The New York Times reported that unidentified security investigators traced the attacks to computers at Shanghai Jiaotong University (SJTU) and Lanxiang Vocational School, which the report alleged has ties to the Chinese military.

The report attracted great attention from Chinese netizens. Many laughed at the suggestion that a simple vocational school, which mainly offers courses like cooking, auto repair, hairdressing and basic computer skills classes, had the capacity to stage the cyber attacks.

"The news is doomed to be a joke," netizen Jinse Xueguang said.

"A vocational school being used as camouflage for military-sponsored hacker training camp. Am I reading a science fiction?" said another netizen azydn.

Many also joked that the report was like a free advertisement and helped Lanxiang, the vocational school, gain international fame.

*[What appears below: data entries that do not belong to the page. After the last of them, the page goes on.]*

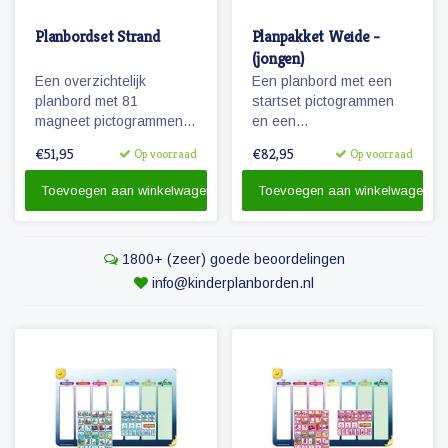
Planbordset Strand
Planpakket Weide -
(jongen)
Een overzichtelijk
Een planbord met een
planbord met 81
startset pictogrammen
magneet pictogrammen
en een
voor kinderen. Maak een
whiteboardmarker.
€51,95
€82,95
Op voorraad
Op voorraad
zichtbare dagplanning
met deze leuke en
Toevoegen aan winkelwagen
Toevoegen aan winkelwagen
educatieve set.
1800+ (zeer) goede beoordelingen
info@kinderplanborden.nl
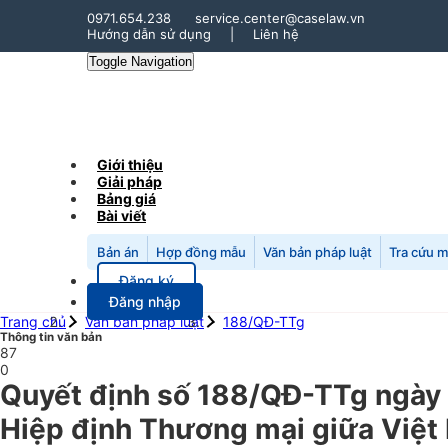
0971.654.238
service.center@caselaw.vn
Hướng dẫn sử dụng
|
Liên hệ
Toggle Navigation
Giới thiệu
Giải pháp
Bảng giá
Bài viết
Bản án
Hợp đồng mẫu
Văn bản pháp luật
Tra cứu 
Đăng ký
Đăng nhập
Trang chủ
Văn bản pháp luật
188/QĐ-TTg
Thông tin văn bản
87
0
Quyết định số 188/QĐ-TTg ngày 
Hiệp định Thương mại giữa Việt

"Computer science majors should go to Lanxiang for master degree," netizen Black said at the forum of

"I believe more and more young Americans will come to learn computer science in Lanxiang soon," joked netizen Guchen Cangren.

While netizens are making fun of the report, the unexpected spotlight has troubled the schools.

"We don't want such fame, because the report is groundless," said Li Zixiang, Party chief of the vocational school.

Both Lanxiang and SJTU said the NYT report was unfounded, and denied being behind the cyber attacks on Google and other American companies.

"We computer students do not have to demonstrate our talent through hacking attacks," said a student surnamed Xu at SJTU's Department of Computer Science and Engineering.

"Hacking goes against the law, and we have been taught to abide by the law while studying cyber knowledge and using the Internet," he said.

Another student surnamed Kong said he felt indignant as the New York Times report lacks evidence.

"It is not at all convincing to identify an attacker just by his IP address alone, as the real hacker can use Trojan horse techniques to remotely control a computer and launch attacks on a specified target," he said.

Google said last month that it might pull out of the Chinese market, citing disagreement with government policies and unidentified attacks targeting Google's services in China.